Oscar buzz has been rampant for the past few days and one of the biggest reasons is because four-time Academy Award Nominee Leonardo DiCaprio finally pulled off a win for his role in The Revenant.
That role was not just Oscar worthy, but unconventional. Leo portrays the factual-based frontiersman Hugh Glass, who was left for dead by his companions after being mauled by a grizzly bear. That may not seem unusual until you understand the majority of DiCaprio’s screen time is devoid of dialogue. Hugh Glass was able to crawl and limp through more than 200 miles of South Dakota wilderness in order to survive. Seeing DiCaprio illustrate that struggle onscreen is something that goes beyond delivering a line the right way or creating chemistry with co-stars. Watching Leo in The Revenant is like seeing a junkie try to beat their addiction. Everyone is rooting for him, but the strain seems insurmountable.
A reason Glass’ fight to stay alive is so inspiring can be attributed to The Revenant’s run time, which clocks in at 156 minutes. The pacing; however, is well structured. I can only describe it as if it’s an old Western movie.
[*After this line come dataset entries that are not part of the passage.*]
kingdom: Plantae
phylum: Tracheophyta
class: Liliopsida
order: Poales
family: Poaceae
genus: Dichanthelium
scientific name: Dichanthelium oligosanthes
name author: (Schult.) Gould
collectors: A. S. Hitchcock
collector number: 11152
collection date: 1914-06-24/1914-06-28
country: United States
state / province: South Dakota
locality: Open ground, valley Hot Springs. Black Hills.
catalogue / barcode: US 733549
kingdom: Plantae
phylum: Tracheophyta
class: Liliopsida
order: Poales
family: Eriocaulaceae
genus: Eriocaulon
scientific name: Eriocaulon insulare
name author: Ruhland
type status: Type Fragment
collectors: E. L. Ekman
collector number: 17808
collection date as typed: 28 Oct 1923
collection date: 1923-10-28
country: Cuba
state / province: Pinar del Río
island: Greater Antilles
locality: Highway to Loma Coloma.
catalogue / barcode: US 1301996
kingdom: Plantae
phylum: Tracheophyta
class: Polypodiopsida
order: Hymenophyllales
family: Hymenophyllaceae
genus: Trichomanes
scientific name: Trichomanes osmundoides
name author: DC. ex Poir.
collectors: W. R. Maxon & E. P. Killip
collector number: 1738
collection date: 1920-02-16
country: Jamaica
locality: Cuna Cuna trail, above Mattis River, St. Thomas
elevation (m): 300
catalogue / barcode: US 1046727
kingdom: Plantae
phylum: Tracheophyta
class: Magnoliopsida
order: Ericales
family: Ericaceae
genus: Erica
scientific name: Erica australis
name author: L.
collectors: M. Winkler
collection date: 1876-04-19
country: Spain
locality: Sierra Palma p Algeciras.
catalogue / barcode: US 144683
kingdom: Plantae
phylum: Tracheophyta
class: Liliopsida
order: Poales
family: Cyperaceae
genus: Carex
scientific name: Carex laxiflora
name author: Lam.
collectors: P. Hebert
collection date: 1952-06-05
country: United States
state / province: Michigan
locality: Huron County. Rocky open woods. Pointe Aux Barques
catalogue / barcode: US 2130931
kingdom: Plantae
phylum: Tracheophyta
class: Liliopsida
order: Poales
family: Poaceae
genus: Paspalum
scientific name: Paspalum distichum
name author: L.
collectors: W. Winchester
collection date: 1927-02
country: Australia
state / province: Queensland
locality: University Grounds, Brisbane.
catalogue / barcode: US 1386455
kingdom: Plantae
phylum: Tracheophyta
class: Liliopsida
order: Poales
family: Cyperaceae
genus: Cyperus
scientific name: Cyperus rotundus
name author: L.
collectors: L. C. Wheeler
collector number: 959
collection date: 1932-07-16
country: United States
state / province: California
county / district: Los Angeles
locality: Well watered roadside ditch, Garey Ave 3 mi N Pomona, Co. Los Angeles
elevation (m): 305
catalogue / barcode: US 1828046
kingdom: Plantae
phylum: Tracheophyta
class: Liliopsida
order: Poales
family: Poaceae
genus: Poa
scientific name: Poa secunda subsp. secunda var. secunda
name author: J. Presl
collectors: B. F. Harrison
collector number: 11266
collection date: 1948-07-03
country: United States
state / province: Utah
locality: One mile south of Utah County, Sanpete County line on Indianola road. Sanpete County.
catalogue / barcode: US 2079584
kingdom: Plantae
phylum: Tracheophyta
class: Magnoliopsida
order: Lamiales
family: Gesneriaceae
There is enough low-key drama in between moments of action that make them more appreciated.
Much of the movie doesn’t stay focused on Glass. Tom Hardy gives a fantastic performance as John Fitzgerald. Throughout the events taking place, Fitzgerald is revealed more and more to be a greedy and contemptuous man. He uses everyone to his advantage and then acts like he never wronged them in the first place. Fitzgerald’s sociopathic tendencies might not heavily stand out at first, but it is easy to see that he has an air of entitlement. For example, this is displayed by reminding someone he saved their life, while trying to convince them to overlook his betrayal and to risk their lives in order to save furs that would pocket more cash.
The trait that really makes this film special is something many movies seem to forgo these days. The cinematography is absolutely stellar. As pretentious as it may sound, The Revenant is more than a movie: It is a piece of art. The landscapes and shots are beautiful. Some could even rival big-budget nature documentaries, such as Planet Earth. This is particularly amazing, considering Alejandro Iñárritu filmed the entire project using only natural lighting. He and his cinematographer, Emmanuel Lubezki, reaped the rewards for best director and best cinematography at the Oscars, to add to Leo’s performance.
In all, The Revenant was nominated for eight total Oscars. The noms only proved that the extra effort put into the film was well worth the trouble. Flying deep into Canada and South America was essential for the snow-filled production. Few luxuries were afforded the cast, who endured freezing temperatures on a daily basis.Yet, when you have a big budget, these are the things needed to make movie magic. And this movie is magical, even if it isn’t the picture of the year.